Part One: Drs. Dahiya, Spiegel Discuss CAR-T Secondary Malignancies Risk

In this episode of The HemOnc Pulse, Saurabh Dahiya, MD, FACP, of Stanford Medicine, and Jay Spiegel, MD, of the University of Miami, discuss the link between chimeric antigen receptor (CAR) T-cell therapies and secondary T-cell malignancies in light of the US Food and Drug Administration (FDA) statement on the potential risk of secondary malignancies after treatment with the six CAR-T therapies indicated to treat blood cancers.

The episode follows a November 2023 FDA statement on the potential risk that was released prior to the 65th American Society of Hematology (ASH) Annual Meeting & Exposition in December 2023.

Subsequently, on January 9, 2024, the FDA sent another notice to drug manufacturers to update the safety label information of the therapies.

Right before the December ASH meeting, the FDA had reported 19 cases, 12 of which were associated with a variety of the commercially approved therapies, Dr. Spiegel recalled.

“In the large cell lymphoma and B-cell space [those therapies] would be axi-cel, tisa-cel, and cilta-cel, ” Dr. Spiegel said. “In multiple myeloma, the two approved CARs [are] ide-cel and cilta-cel. All five had cases reported to the FDA, and then there were seven additional cases for a CAR product that is likely investigational, which we don’t have further information on.”

Dr. Spiegel provided some context as to why the report set off a “firestorm,” as he put it.

“The way that CAR-Ts are created is that there is genomic data inserted into the genome of the T cell,” Dr. Spiegel said. “Obviously, there is a risk for an insertion of mutagenesis where this genomic data is inserted into an area of the genome where it can turn on the T cell and … potentially turn it into a cancer itself. I think that is why everybody was concerned about the report.”

Drs. Dahiya and Spiegel were both part of the US Lymphoma CAR-T Consortium, which looked at the outcomes of patients with lymphoma after being treated with CAR-T therapy. The authors reported those results during the 65th ASH Annual Meeting & Exposition.

According to Dr. Spiegel, the US Lymphoma CAR-T Consortium reported that 9% of 275 patients experienced a secondary malignancy, and the majority (5%) of those cases were therapy-related myeloid malignancies, primarily myelodysplastic syndromes (MDS) and acute myeloid leukemia (AML).

Dr. Spiegel mentioned that although there’s a risk for insertional mutagenesis, in which genomic data inserted into an area of the genome can turn on the T cell and potentially turn it into a cancerous cell, the probability is low.

Dr.

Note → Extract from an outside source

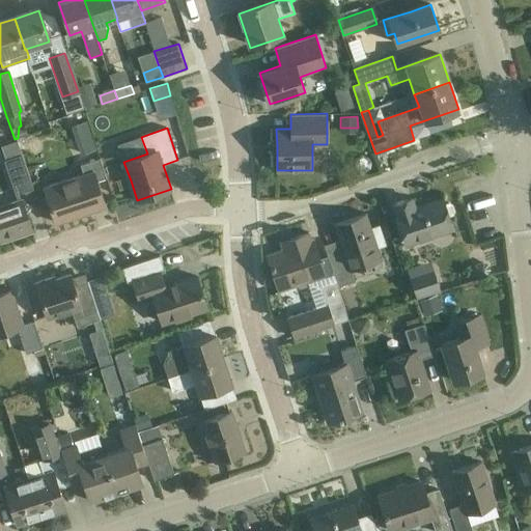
[(86,141),(82,129),(67,134),(72,145),(86,141)]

Dahiya agreed, emphasizing that some patients would not be alive without CAR-T. He mentioned that 19 cases of T-cell lymphoma were reported in thousands of patients treated with CAR-Ts, and that 842 of approximately 8,000 patients (7.6%) developed a second primary neoplasm.

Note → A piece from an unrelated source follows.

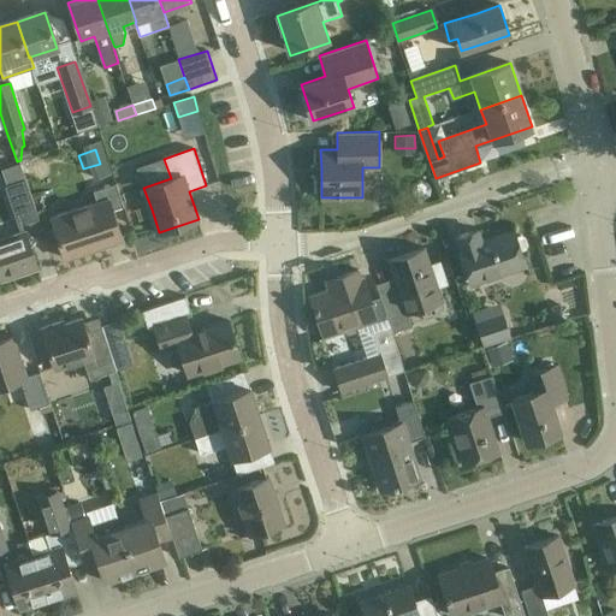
[(21,164),(3,170),(7,185),(5,185),(18,225),(40,218),(27,179),(21,164)]
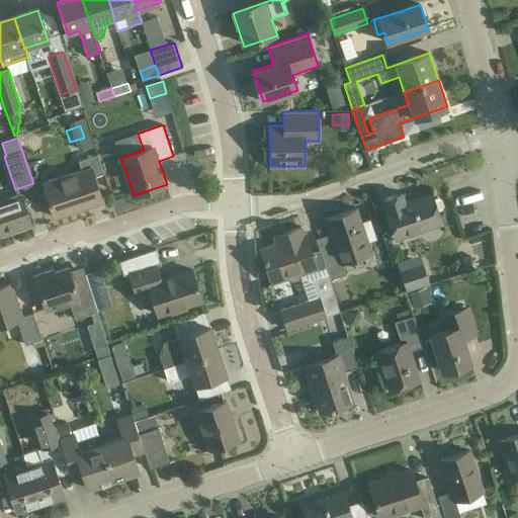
[(82,170),(44,183),(55,218),(77,210),(76,207),(102,198),(94,176),(104,173),(98,154),(79,161),(82,170)]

“These are the patients who are heavily pretreated and have a median of four lines of therapy,” Dr. Dahiya said. “As such, they already have a risk of having myeloid genotoxic injury from all this prior exposure.”

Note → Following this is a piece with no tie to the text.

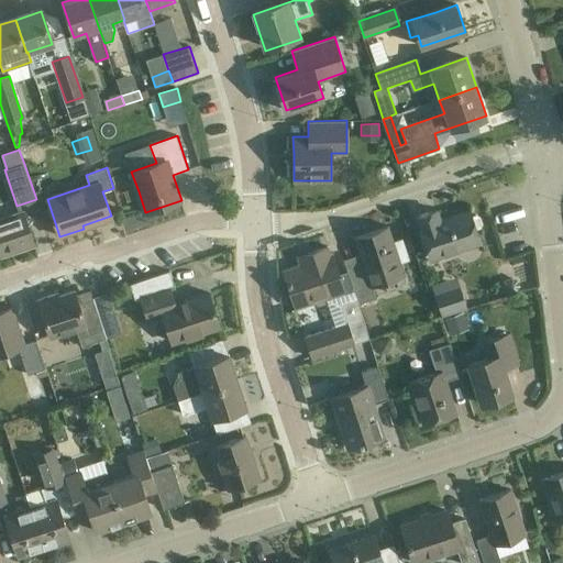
[(417,218),(423,239),(430,258),(460,250),(481,242),(470,211),(441,221),(438,210),(417,218)]
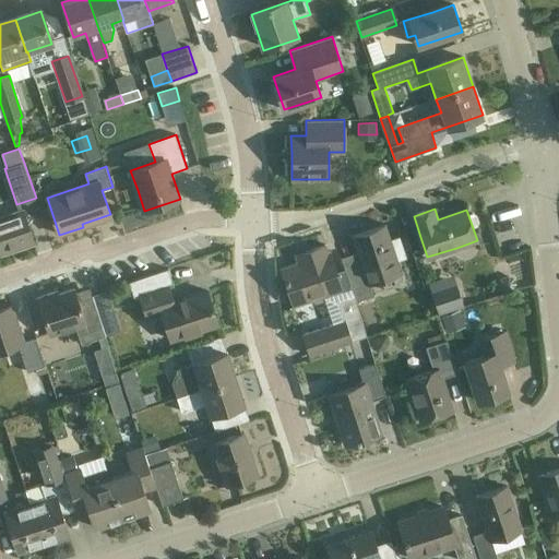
[(0,250),(19,245),(20,249),(34,244),(24,210),(0,217),(0,250)]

Dr. Dahiya also added that insertional mutated genesis has been observed approximately three times in the literature. However, he said that it’s still something to council patients on.

Dr. Speigel acknowledged that 10% of patients on cilta-cel who developed MDS or AML is “a lot,” and he described his clinical experience with cilta-cel as “quite a wild ride” due to side effects such as inflammation. However, he still feels that the FDA report should be taken “with a grain of salt.”

“As a field, we feel relatively reassured that the risk of T-cell lymphoma, while real, appears to be quite low,” Dr. Speigel said. “Based on where we are now, the T-cell lymphoma story does not change how we approach the use of CAR-Ts across both diseases where they are approved.”